Collection of message

We will store all of the messages to this collection which is distinguished by group id. The mandatory field of a message is “sentBy” which stores “userId” and “messageText”.

Message collection

The collection of a message contains documents which have ID is same with Group ID and each document have their collection call messages

Message document
Fields of message
Structure of message collection
Structure of message collection

Query example

Before going to example of a query, you need setup and your app with the following link.

This code below is a sample of queries with Firestore using Javascript which maybe helps you understand more about this structure.
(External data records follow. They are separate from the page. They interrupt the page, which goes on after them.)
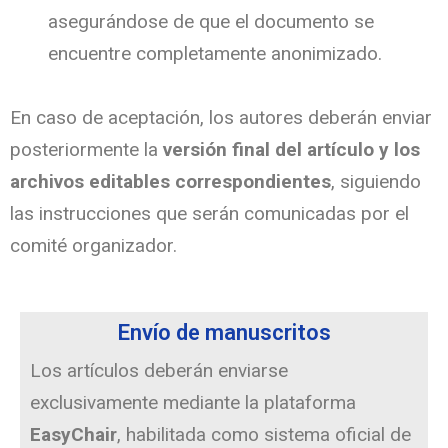
asegurándose de que el documento se
encuentre completamente anonimizado.
En caso de aceptación, los autores deberán enviar
posteriormente la
versión final del artículo y los
archivos editables correspondientes
, siguiendo
las instrucciones que serán comunicadas por el
comité organizador.
Envío de manuscritos
Los artículos deberán enviarse
exclusivamente mediante la plataforma
EasyChair
, habilitada como sistema oficial de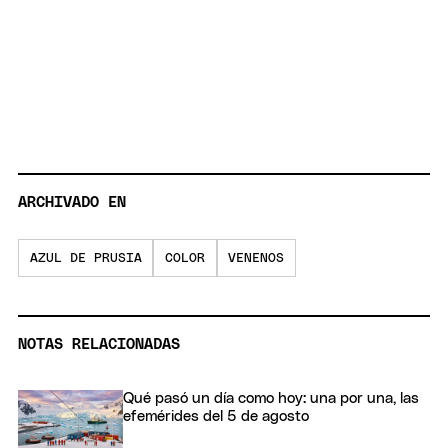
ARCHIVADO EN
AZUL DE PRUSIA
COLOR
VENENOS
NOTAS RELACIONADAS
Qué pasó un día como hoy: una por una, las
efemérides del 5 de agosto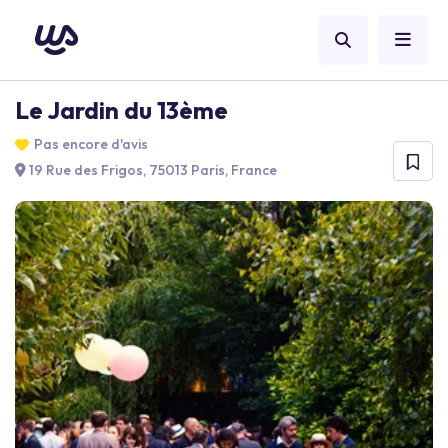
Le Jardin du 13ème
Pas encore d'avis
19 Rue des Frigos, 75013 Paris, France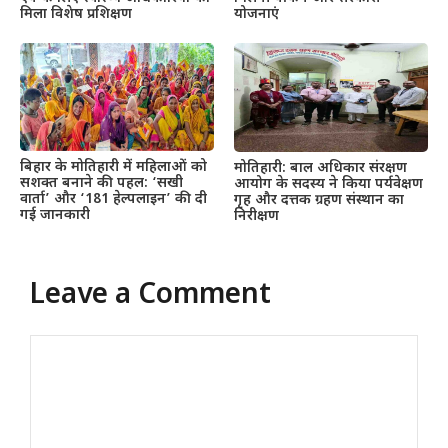
मिला विशेष प्रशिक्षण
योजनाएं
बिहार के मोतिहारी में महिलाओं को
मोतिहारी: बाल अधिकार संरक्षण
सशक्त बनाने की पहल: ‘सखी
आयोग के सदस्य ने किया पर्यवेक्षण
वार्ता’ और ‘181 हेल्पलाइन’ की दी
गृह और दत्तक ग्रहण संस्थान का
गई जानकारी
निरीक्षण
Leave a Comment
Comment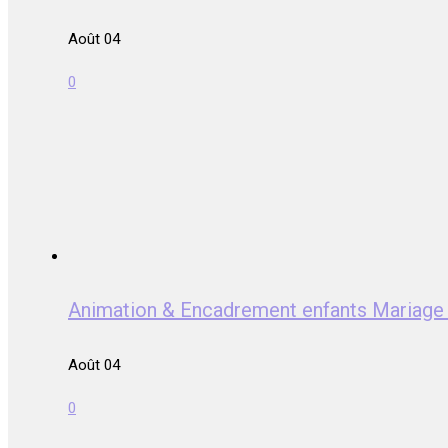
Août 04
0
Animation & Encadrement enfants Mari
Août 04
0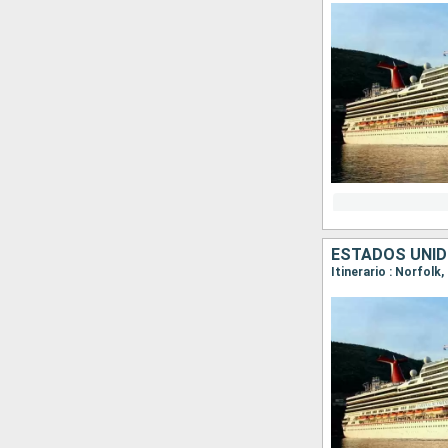
ESTADOS UNI
Itinerario : Norfolk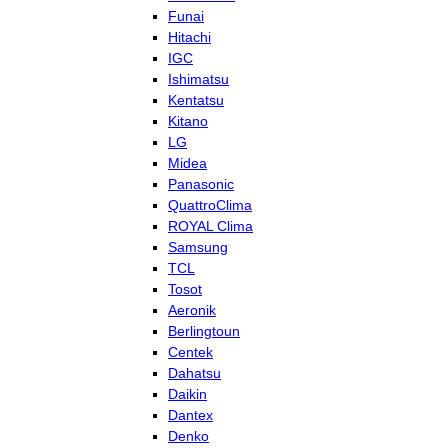
Funai
Hitachi
IGC
Ishimatsu
Kentatsu
Kitano
LG
Midea
Panasonic
QuattroClima
ROYAL Clima
Samsung
TCL
Tosot
Aeronik
Berlingtoun
Centek
Dahatsu
Daikin
Dantex
Denko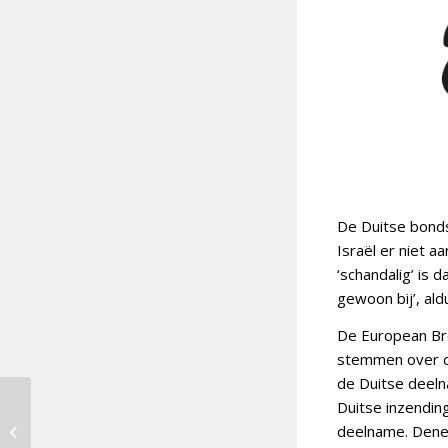
De Duitse bondsk
Israël er niet 
‘schandalig’ is 
gewoon bij’, ald
De European Bro
stemmen over de
de Duitse deelna
Duitse inzending
deelname. Denem
12 punten voor… Arjuna Bertholee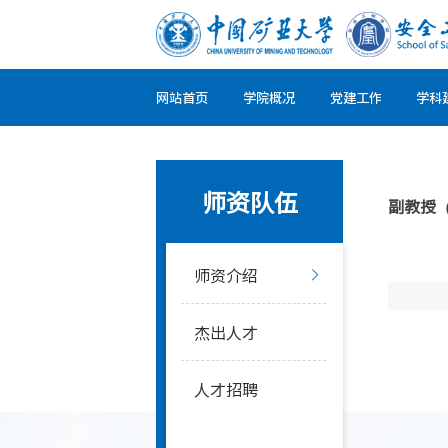
网站首页
学院概况
党建工作
学科
师资队伍
副教授
师资介绍
杰出人才
人才招聘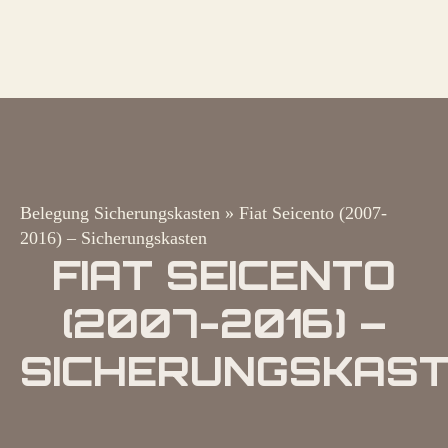
Belegung Sicherungskasten
»
Fiat Seicento (2007-
2016) – Sicherungskasten
FIAT SEICENTO
(2007-2016) –
SICHERUNGSKAS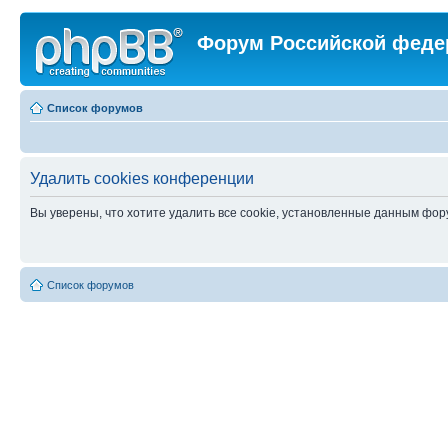
Форум Российской феде
Список форумов
Удалить cookies конференции
Вы уверены, что хотите удалить все cookie, установленные данным фо
Список форумов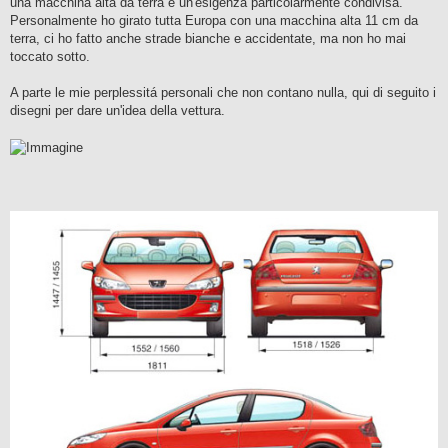
una macchina alta da terra é un'esigenza particolarmente condivisa.
Personalmente ho girato tutta Europa con una macchina alta 11 cm da
terra, ci ho fatto anche strade bianche e accidentate, ma non ho mai
toccato sotto.
A parte le mie perplessitá personali che non contano nulla, qui di seguito i
disegni per dare un'idea della vettura.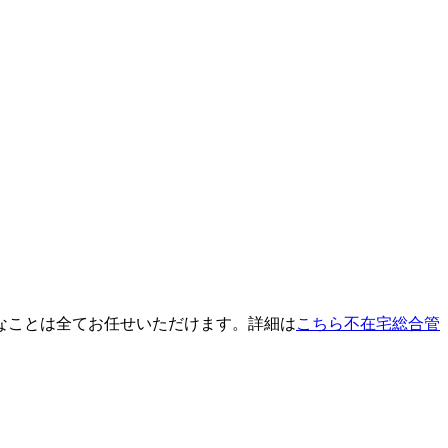
なことは全てお任せいただけます。詳細は
こちら不在宅総合管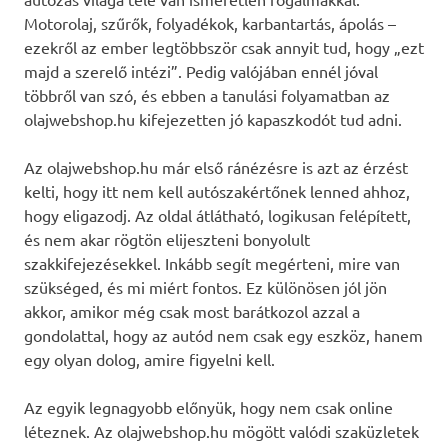
Motorolaj, szűrők, folyadékok, karbantartás, ápolás –
ezekről az ember legtöbbször csak annyit tud, hogy „ezt
majd a szerelő intézi”. Pedig valójában ennél jóval
többről van szó, és ebben a tanulási folyamatban az
olajwebshop.hu kifejezetten jó kapaszkodót tud adni.
Az olajwebshop.hu már első ránézésre is azt az érzést
kelti, hogy itt nem kell autószakértőnek lenned ahhoz,
hogy eligazodj. Az oldal átlátható, logikusan felépített,
és nem akar rögtön elijeszteni bonyolult
szakkifejezésekkel. Inkább segít megérteni, mire van
szükséged, és mi miért fontos. Ez különösen jól jön
akkor, amikor még csak most barátkozol azzal a
gondolattal, hogy az autód nem csak egy eszköz, hanem
egy olyan dolog, amire figyelni kell.
Az egyik legnagyobb előnyük, hogy nem csak online
léteznek. Az olajwebshop.hu mögött valódi szaküzletek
Get an array of a group by user-id

const db = firebase.firestore()
...
fetchGroupByUserID(uid) {
const vm = this
return new Promise((resolve, reject) => {
const groupRef = db.collection('group')
groupRef
.where('members', 'array-contains', uid)
.onSnapshot((querySnapshot) => {
const allGroups = []
querySnapshot.forEach((doc) => {
const data = doc.data()
data.id = doc.id
if (data.recentMessage) allGroups.push(data)
})
vm.groups = allGroups
})
})
},

Filter group using an array of user

const db = firebase.firestore()
...
filterGroup(userArray) {
const vm = this
vm.groups = []
return new Promise((resolve, reject) => {
let groupRef = db.collection('group')
userArray.forEach((userId) => {
groupRef = groupRef.where('members', '==', userId)
})
groupRef
.get()
.then(function (querySnapshot) {
const allGroups = []
querySnapshot.forEach((doc) => {
const data = doc.data()
data.id = doc.id
allGroups.push(data)
})
if (allGroups.length > 0) {
resolve(allGroups[0])
} else {
resolve(null)
}
})
.catch(function (error) {
reject(error)
})
})
},

This above code is used to check private chat (group contains only 2 members), if it has not existed, we should create new, I will show a demo at the end of this story.

Fetch message by group ID

const db = firebase.firestore()
...
fetchMessagesByGroupId(groupId) {
const vm = this
db.collection('message')
.doc(groupId.trim())
.collection('messages')
.orderBy('sentAt')
.onSnapshot((querySnapshot) => {
const allMessages = []
querySnapshot.forEach((doc) => {
if (doc) allMessages.push(doc.data())
})
vm.messages = allMessages
})
},

Save message

const db = firebase.firestore()
...
saveMessage(messageText, sentAt, currentGroupId) {
if (messageText.trim()) {
const message = {
messageText,
sentAt,
sentBy: this.user.uid,
}
return new Promise((resolve, reject) => {
db.collection('message')
.doc(currentGroupId)
.collection('messages')
.add(message)
.then(function (docRef) {
resolve(message)
})
.catch(function (error) {
reject(error)
})
})
}
},

Demo Chat App

Login

Login

Private Chatting

Private chatting

Creating a group

Creating a group

Group chatting

Group chatting

More details about it are located at:

Conclusion

There is a structure of chatting database and I think it is quite simply easy to understand with everyone who wants to research Firestore or chat database structure. Thanks for reading and if I made any mistake, welcome to feedback.